Kingly Court is a must-visit for foodies exploring the Soho area of the West End. located just off of Beak Street, Kingly Court has restaurants fitting its name, though you’ll have to plan accordingly due to the pop up nature of these temporary eateries. With programmes changing at least every month, this hidden gem in busy Soho will have something for all taste buds.
Known as the “Golden Mile of Vinyl ”, Berwick Street is a must for music loving guests of hotels near Chiswell Street London who have worn out Shoreditch’s many record and vinyl shops. Berwick Street is home to a wealth of options for music lovers, from the collectibles to new releases, but doesn’t stop there, visitors looking for a bite to eat will love the cafes here, whilst if fashion’s more your thing, the bespoke tailors of Berwick Street give Saville Row a run for its money.
Little Compton Street
Though it no longer exists, people visiting what is now Charing Cross Road can find traces of Little Compton Street between Old Compton Street and Charing Cross Road. A grille between the two streets can be found on the corner, underneath which is a sign for Little Compton Street.

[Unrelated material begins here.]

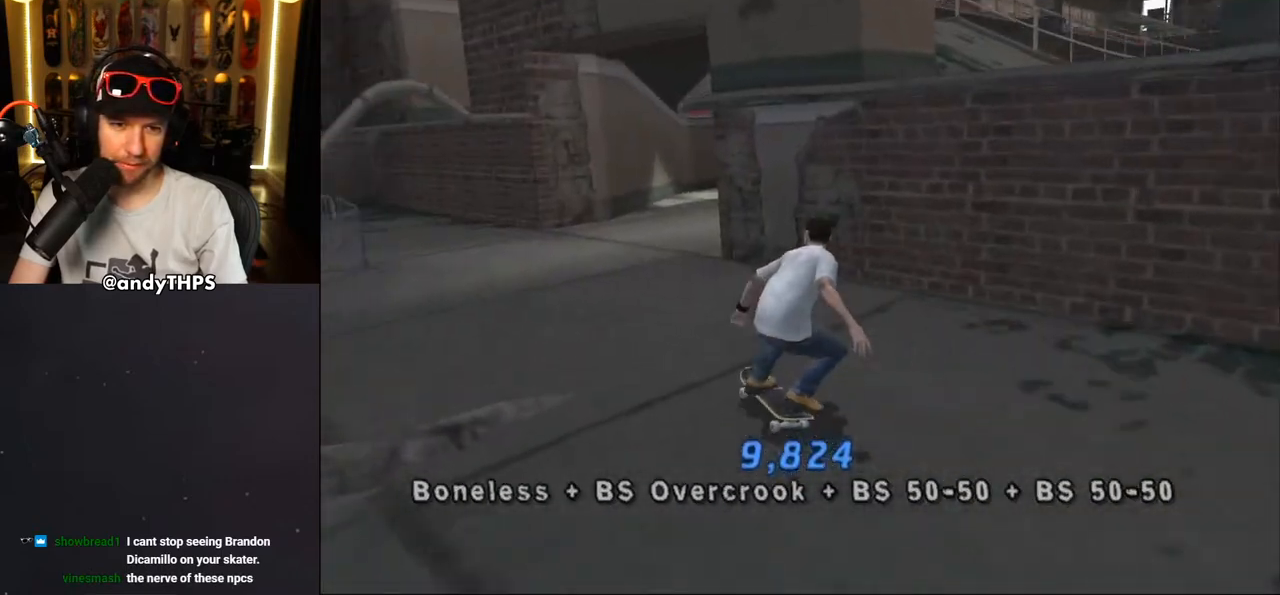
{"buttons": ["CROSS", "DPAD_DOWN", "DPAD_RIGHT"], "left_stick": "center", "right_stick": "center", "events": [[17, "DPAD_RIGHT", "down"], [83, "DPAD_RIGHT", "up"], [367, "DPAD_RIGHT", "down"], [500, "DPAD_DOWN", "down"]]}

Unfortunately, this doesn’t act as evidence of a subterranean London hidden beneath the city streets, but an old collection of subterranean worker tunnels that were used to carry goods in the late 19th century. However, the sign still proved a purpose, that is to help workers navigate these tunnels, and at one point they ran beneath this street of London old.
Dating back to the 13th century, Brompton Cross is situated close to Hyde Park and is home to uniquely Italianate buildings known as the London Oratory. There’s a lot more history to this Chelsea area, and the street is teeming with beautiful echoes of London’s mediaeval past.
London’s Hidden Parks
London is home to a wealth of beautiful parks that you may not know about from a first foray into the city. These include the beautiful church ruins of St Dunstan’s-In-The-East, equidistant from both London Bridge and the Tower of London. On top of this, Postman’s Park in the city of London acts as a source of respite for busy commuters and even has a plaque commemorating the lives of normal, everyday Londoners who sacrificed their lives to save others.
Other parks that are well worth visiting include Kyoto Gardens and the Isabella Plantation in Hyde Park. Both offer different types of serene quiet amidst the busy parks. Other beautiful and often overlooked parks include the Magnificent Seven cemeteries, where you can walk amidst rewilded land and old, 19th century memorials.